Opinions & Features March 20, 2018 at 08:22 am

The cover ups and the shame: Black men and molestation

Farida Dawkins | Contributor

Farida Dawkins March 20, 2018 at 08:22 am

March 20, 2018 at 08:22 am | Opinions & Features

Charlemagne Tha God...Johnathan-Mannion

According to a survey conducted in 2005 by the U.S. Centers for Disease Control, one in six men have experienced sexual abuse before they reached the age of 18. Dr. Robin D. Stone, author of No Secrets, No Lies: How Black Families Can Heal From Sexual Abuse stated that about 14 percent of child sexual assault victims are male.

Many sexual assault-based crimes in the black community are underreported or unreported altogether; hence the unavailability of studies pointing to sexual abuse in African-American communities. The effects of the trauma are also left untreated.

Charlemagne Tha God, the often controversial and one-third of the trio that hosts “The Breakfast Club” on New York City’s 105.1 FM revealed on the docu-series “UNCENSORED” that he was molested as a child by his cousin’s ex-wife.

He explained: “I was molested when I was 8 years old by my cousin’s ex-wife,” “I didn’t even realize it was something wrong until I saw Tyler Perry on Oprah Winfrey…I thought why is he crying but I enjoyed it? It made me wonder if something was wrong with me? I can’t really remember how it started, but I know it happened a few times.”

When Charlemagne protested against the alleged actions, his perpetrator mocked him about his appearance: ” She would just try to demean me from that point on.”

Terry Crews the football star turned actor has also recalled his experiences of sexual abuse.  After being groped in 2016 by a male Hollywood executive – in front of his wife. Crews was afraid if he retaliated, he would be blackballed or put in jail: “‘240 lbs. Black Man stomps out Hollywood Honcho’ would be the headline the next day” he responded.

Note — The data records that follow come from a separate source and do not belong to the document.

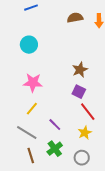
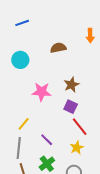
brown semicircle: (75, 18) -> (58, 48), moved
pink star: (33, 83) -> (41, 92), moved
gray line: (27, 133) -> (19, 148), turned 65

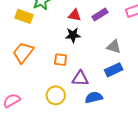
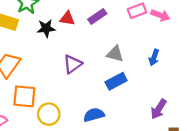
black star: (73, 35) -> (46, 28), moved
orange square: (61, 60) -> (24, 96), moved, size x1.5
purple triangle: (80, 78) -> (73, 64), moved, turned -36

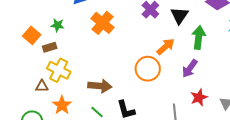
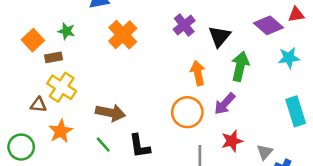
orange arrow: (166, 47) -> (198, 73), turned -66
orange circle: (148, 69) -> (187, 112), moved

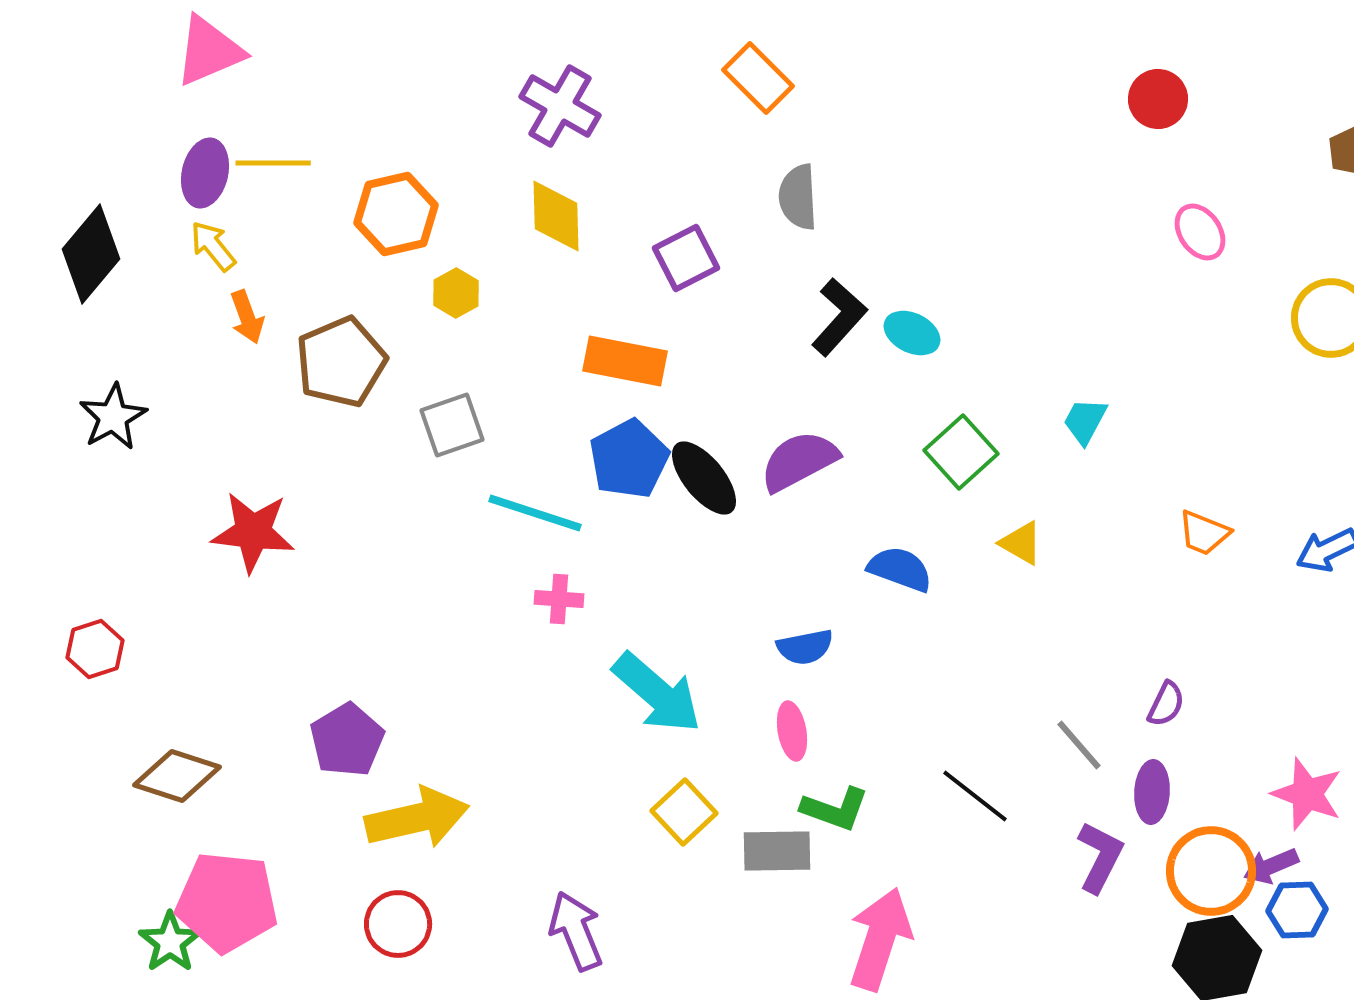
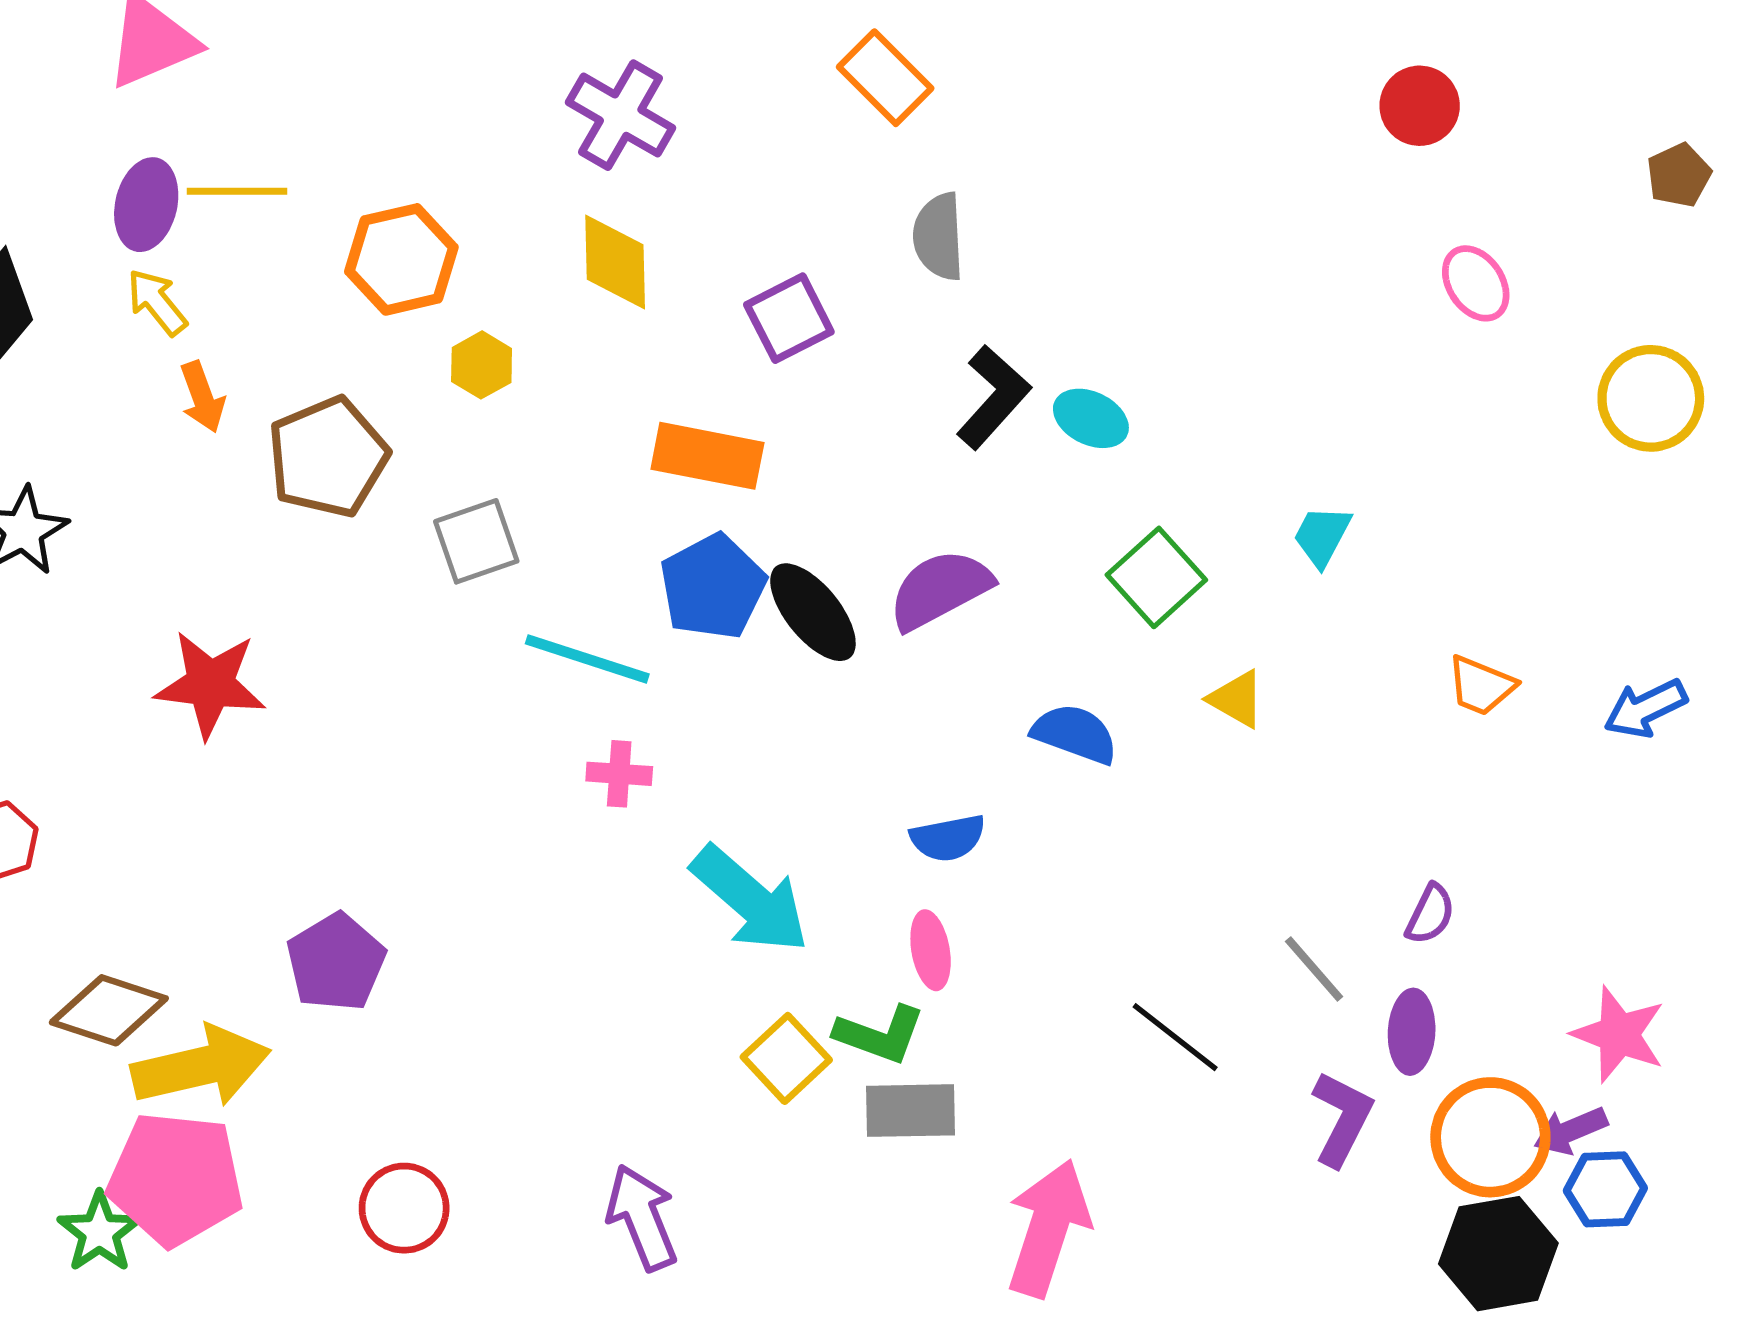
green L-shape: (835, 809) -> (880, 1034), moved
yellow arrow: (417, 818) -> (201, 1066), moved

Derek Luke shared his sexual abuse in a 1998 interview with CNN about his role in the movie, “Antwone Fisher” “Yeah, I would say. I was molested. I try not to emphasize on me because I feel Antwone had a harder life. I think sometimes people feel it may be selfish as an actor to use what you drew on to subtract from the real story. My whole thing was I felt free when I read the script. I felt like maybe I get to hide behind the script and tell my story. I was molested, and I have my own personal fight. That was a challenge for me, even now talking about it. But my whole thing was to bring justice to the Antwones of the world.” [sic]

Celebrities are afforded a worthwhile privilege in that they can use their status to highlight issues affecting their communities if they so choose.  For every black man that speaks up about molestation, there are a hundred behind him who are cloaked with shame and fear or may think the behavior is acceptable.

We’re taught to keep our dirty secrets with us till we hit the grave.  We are a resilient people nevertheless, this doesn’t mean that our path to healing is any more unique.  The more we are able to talk about the traumas we go through and the effects of generational patterns that are passed down to us, the more we can stop those patterns from materializing further.

So, while it is daunting, it’s imperative we acknowledge that there are male and female predators in our communities that go unpunished, that the pain resulting from sexual assault affects the black family as a whole entity, and black men who discuss it are empowered – not weak or soft.